Leti and Vsora demonstrate 3GPP new radio on multi-core digital signal processor

Leti, a research institute of CEA Tech, and VSORA, which specializes in multi-core digital signal processor (DSP) design, today announced they have demonstrated the implementation of 5G New Radio (5G NR) Release 15 on a new DSP architecture that can dramatically reduce time to market of digital modems.

Defined by the 3rd Generation Partnership Project (3GPP), 5G NR is the air interface, or wireless communication link, for the next generation of cellular networks. It is expected to significantly improve connectivity experiences in 5G cellular networks. 3GPP Release 15 of the 5G system architecture, finalized in June 2018, provides the set of features and functionality needed for deploying a commercially operational 5G system.
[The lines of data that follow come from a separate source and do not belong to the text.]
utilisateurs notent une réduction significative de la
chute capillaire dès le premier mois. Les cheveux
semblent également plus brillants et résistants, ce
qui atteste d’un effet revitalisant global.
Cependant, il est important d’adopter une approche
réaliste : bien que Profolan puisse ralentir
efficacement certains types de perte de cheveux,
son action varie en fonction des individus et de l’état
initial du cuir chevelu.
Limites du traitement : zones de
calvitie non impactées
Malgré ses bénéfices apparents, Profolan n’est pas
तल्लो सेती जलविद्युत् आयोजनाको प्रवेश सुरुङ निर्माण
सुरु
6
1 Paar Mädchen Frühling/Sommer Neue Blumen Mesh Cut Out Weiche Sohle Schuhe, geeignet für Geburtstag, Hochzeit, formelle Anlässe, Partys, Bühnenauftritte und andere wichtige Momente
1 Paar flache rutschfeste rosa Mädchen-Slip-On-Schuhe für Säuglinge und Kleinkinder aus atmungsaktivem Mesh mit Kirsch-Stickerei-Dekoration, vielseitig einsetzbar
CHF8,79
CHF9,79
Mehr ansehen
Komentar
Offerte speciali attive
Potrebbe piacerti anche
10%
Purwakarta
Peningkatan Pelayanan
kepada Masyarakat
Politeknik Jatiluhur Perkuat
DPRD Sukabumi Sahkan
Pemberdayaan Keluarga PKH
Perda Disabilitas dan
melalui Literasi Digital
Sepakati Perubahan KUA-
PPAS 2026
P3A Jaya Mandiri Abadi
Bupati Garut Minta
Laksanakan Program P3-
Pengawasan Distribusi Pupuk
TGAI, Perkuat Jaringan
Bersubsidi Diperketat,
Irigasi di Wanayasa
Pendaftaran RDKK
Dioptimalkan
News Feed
This first implementation of 5G NR Release 15 physical layer on VSORA’s multi-core DSP demonstrates that it can address timely and complex systems like 5G NR, while providing a highly flexible software-defined development flow. The demonstration has shown that VSORA’s development suite provided an optimized DSP architecture, able to support the concurrent reception of representative 5G quality-of-service regimes covering extreme broadband, narrowband Internet of Things and ultra-low latency systems.

“This new DSP development flow allows signal-processing engineers to evaluate different implementations of their algorithms for cost, processing power, arithmetic precision and power consumption, well before the physical implementation,” said VSORA CEO Khaled Maalej. “The same development flow lets algorithm engineers and software engineers share the same environment and source code, dramatically accelerating time-to-market for Release 15 architectures.”
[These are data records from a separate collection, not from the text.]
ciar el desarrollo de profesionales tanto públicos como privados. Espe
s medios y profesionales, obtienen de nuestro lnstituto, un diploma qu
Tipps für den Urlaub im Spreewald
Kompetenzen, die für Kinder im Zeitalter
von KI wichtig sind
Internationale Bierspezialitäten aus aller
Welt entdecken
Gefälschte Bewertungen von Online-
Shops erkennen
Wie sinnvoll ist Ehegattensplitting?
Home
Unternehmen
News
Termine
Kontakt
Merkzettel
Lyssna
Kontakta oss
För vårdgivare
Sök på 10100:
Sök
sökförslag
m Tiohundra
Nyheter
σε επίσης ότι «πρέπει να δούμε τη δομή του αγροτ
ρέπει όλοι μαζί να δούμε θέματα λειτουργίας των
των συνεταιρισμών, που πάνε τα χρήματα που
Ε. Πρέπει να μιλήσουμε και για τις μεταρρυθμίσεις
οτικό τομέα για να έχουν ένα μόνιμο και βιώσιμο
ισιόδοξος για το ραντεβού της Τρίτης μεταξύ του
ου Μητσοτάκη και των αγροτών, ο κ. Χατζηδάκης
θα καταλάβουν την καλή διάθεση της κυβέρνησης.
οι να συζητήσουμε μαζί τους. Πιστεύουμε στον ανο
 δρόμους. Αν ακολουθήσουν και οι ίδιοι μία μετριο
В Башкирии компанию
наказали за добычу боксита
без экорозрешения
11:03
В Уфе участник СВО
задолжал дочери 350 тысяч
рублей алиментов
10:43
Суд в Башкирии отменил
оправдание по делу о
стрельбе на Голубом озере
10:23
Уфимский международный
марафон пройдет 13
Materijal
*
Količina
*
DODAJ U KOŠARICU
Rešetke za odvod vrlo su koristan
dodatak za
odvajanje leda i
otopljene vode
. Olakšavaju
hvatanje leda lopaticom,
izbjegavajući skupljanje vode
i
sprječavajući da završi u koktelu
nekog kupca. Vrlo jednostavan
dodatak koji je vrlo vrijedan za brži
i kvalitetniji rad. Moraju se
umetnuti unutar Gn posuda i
“VSORA’s innovations simplify the design flow, which eliminates the need to develop HDL-based co-processors,” said Benoit Miscopein, head of Leti’s wireless broadband systems lab. “Our demonstration also shows their product can support a system as hungry in terms of computational resources as the 5G NR modem.”

“VSORA’s added value is the very high flexibility that the company offers in terms of testing various implementation architectural trade-offs,” Miscopein added. “This speeds time-to-market by reducing the time required to converge towards a suitable DSP architecture. The approach proposed by VSORA is also flexible in the sense that the DSP can fulfill the requirements of the standard evolution, e.g. Releases 16 and 17, without redesigning a complete architecture.”

“With the coming 5G mobile standard, traditional DSP technology will run out of steam on multiple levels,” added Maalej. “Our aim is to become the reference point for state-of-the-art DSP applications. VSORA’s technology has the potential to revolutionize DSP architectures, transform the design and implementation processes, and ultimately enhance go-to-market strategies.”